[Dataset entries]
■ ■ ■

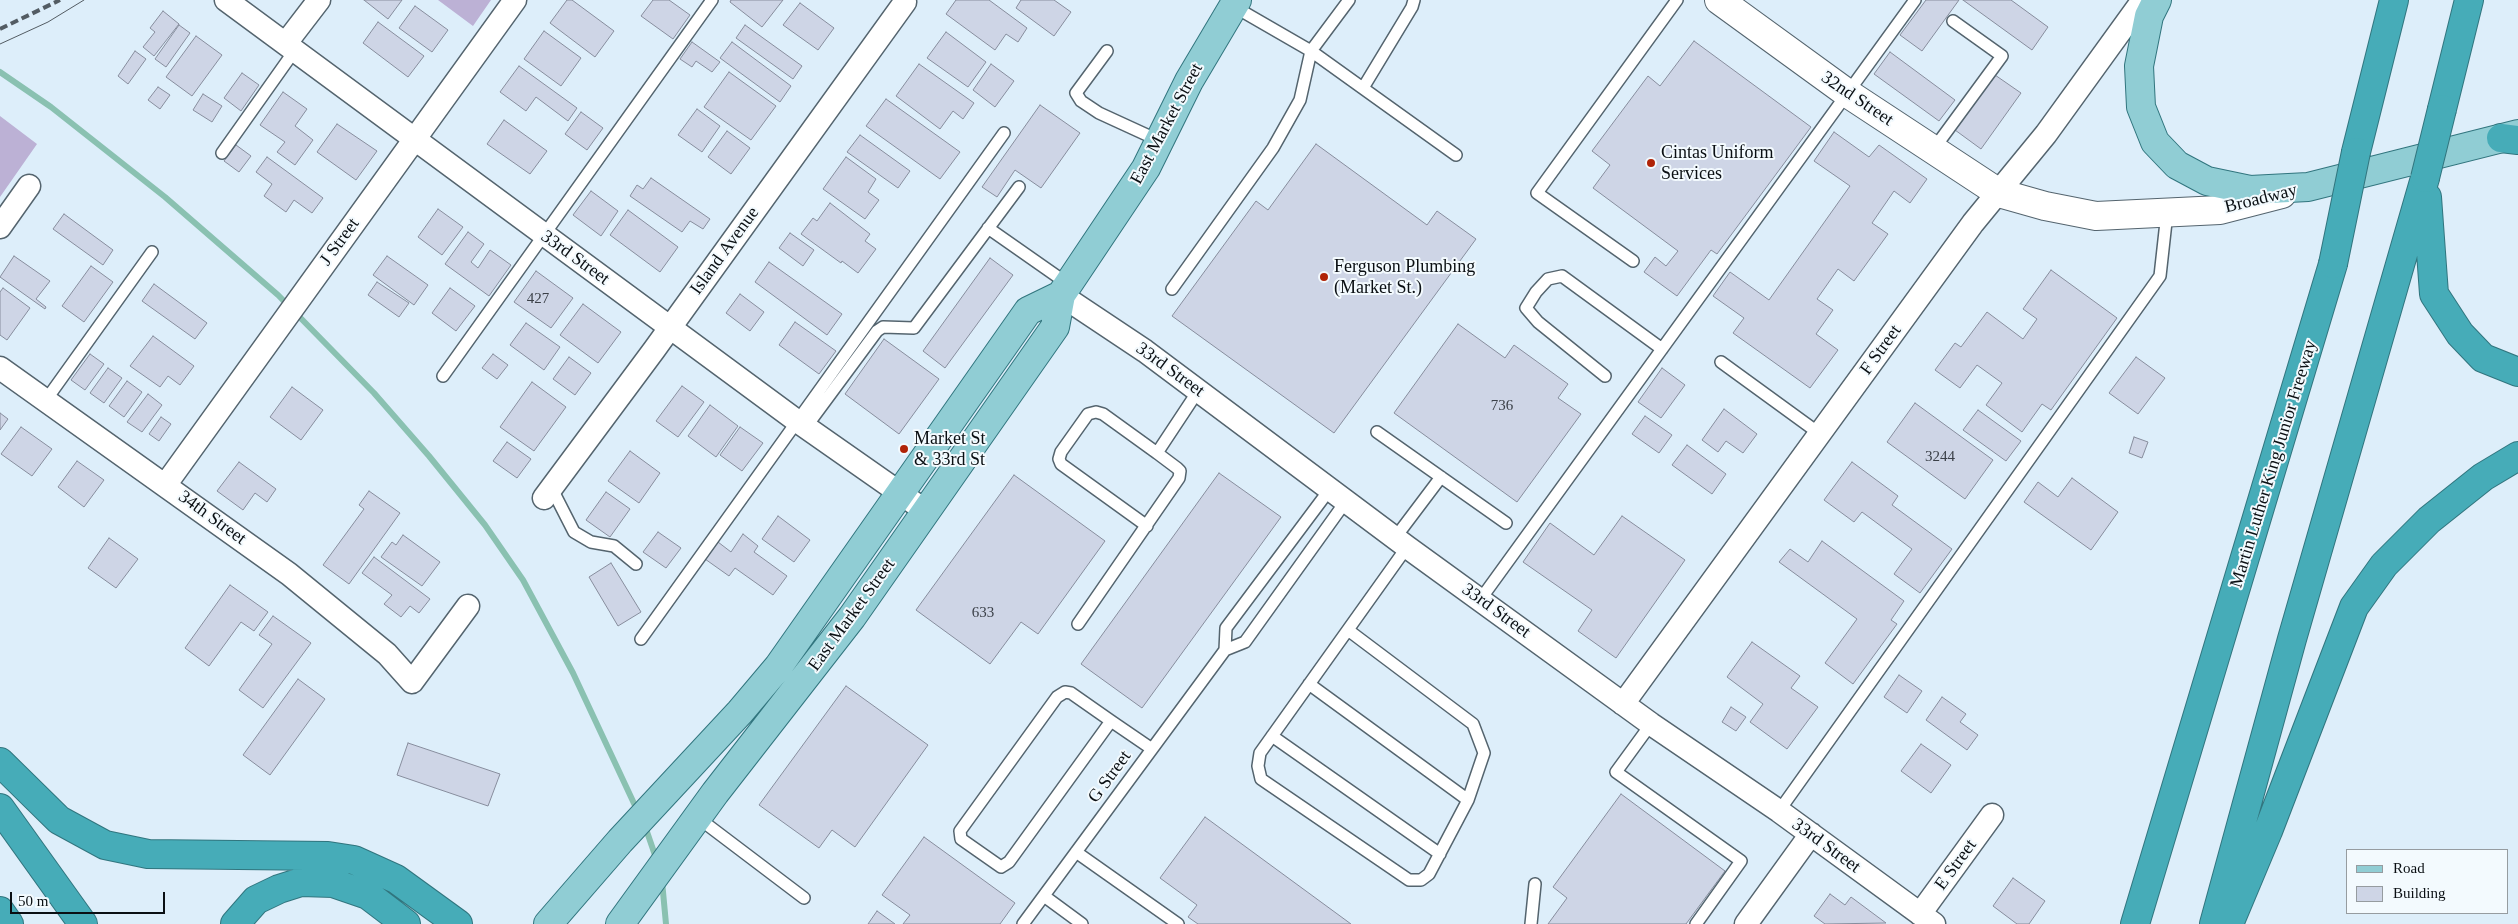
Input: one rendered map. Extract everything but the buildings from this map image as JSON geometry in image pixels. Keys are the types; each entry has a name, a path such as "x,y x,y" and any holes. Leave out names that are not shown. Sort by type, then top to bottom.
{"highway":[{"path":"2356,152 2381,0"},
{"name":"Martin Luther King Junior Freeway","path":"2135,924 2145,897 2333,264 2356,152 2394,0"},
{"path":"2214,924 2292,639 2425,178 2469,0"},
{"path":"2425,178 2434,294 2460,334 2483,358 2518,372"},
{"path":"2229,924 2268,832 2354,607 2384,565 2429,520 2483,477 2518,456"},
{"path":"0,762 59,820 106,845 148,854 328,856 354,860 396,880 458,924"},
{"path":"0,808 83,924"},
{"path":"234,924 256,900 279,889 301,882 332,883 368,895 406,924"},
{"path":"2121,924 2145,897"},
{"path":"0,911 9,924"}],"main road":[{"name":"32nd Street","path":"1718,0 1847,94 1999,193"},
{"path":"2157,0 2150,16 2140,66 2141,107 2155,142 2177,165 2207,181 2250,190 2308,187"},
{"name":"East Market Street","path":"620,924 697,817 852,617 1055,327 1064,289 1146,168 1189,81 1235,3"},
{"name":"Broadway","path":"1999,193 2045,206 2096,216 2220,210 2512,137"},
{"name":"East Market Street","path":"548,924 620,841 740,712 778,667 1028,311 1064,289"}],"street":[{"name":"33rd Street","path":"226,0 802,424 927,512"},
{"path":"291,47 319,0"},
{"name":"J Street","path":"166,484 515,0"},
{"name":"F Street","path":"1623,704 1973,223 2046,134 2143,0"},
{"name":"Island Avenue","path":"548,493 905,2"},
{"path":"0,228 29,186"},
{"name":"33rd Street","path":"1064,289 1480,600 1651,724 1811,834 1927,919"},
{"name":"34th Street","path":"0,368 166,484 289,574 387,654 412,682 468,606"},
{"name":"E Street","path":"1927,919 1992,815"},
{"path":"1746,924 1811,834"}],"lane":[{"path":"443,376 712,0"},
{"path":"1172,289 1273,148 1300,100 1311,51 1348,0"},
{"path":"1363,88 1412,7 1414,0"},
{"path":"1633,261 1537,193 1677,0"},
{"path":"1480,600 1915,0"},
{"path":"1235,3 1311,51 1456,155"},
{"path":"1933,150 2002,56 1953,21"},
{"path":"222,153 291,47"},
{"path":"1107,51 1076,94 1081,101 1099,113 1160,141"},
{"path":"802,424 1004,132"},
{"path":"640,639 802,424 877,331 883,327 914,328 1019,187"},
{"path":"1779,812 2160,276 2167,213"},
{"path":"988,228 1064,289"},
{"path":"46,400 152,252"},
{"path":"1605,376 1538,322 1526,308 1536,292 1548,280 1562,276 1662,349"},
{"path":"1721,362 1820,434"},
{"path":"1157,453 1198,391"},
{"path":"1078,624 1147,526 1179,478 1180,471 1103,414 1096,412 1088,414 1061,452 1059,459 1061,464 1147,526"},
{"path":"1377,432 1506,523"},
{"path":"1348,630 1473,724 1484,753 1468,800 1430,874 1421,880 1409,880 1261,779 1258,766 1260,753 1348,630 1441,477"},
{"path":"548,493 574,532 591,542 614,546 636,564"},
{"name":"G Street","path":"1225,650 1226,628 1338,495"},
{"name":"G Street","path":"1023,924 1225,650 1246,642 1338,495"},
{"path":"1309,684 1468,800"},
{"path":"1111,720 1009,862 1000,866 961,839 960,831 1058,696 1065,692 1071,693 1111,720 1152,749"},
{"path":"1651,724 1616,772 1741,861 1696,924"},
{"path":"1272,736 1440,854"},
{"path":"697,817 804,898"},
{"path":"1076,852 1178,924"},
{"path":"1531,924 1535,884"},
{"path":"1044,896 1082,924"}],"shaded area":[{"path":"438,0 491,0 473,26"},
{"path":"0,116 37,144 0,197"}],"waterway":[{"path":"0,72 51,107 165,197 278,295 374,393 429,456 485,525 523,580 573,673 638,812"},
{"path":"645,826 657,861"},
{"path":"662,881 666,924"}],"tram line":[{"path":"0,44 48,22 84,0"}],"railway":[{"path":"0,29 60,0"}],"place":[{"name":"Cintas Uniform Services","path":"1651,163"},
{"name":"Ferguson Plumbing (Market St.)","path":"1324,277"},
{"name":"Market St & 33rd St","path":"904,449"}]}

■ ■ ■

#### Task
How many of the lines above include the word "East"? Respond with the number alone.

#### Exercise output
2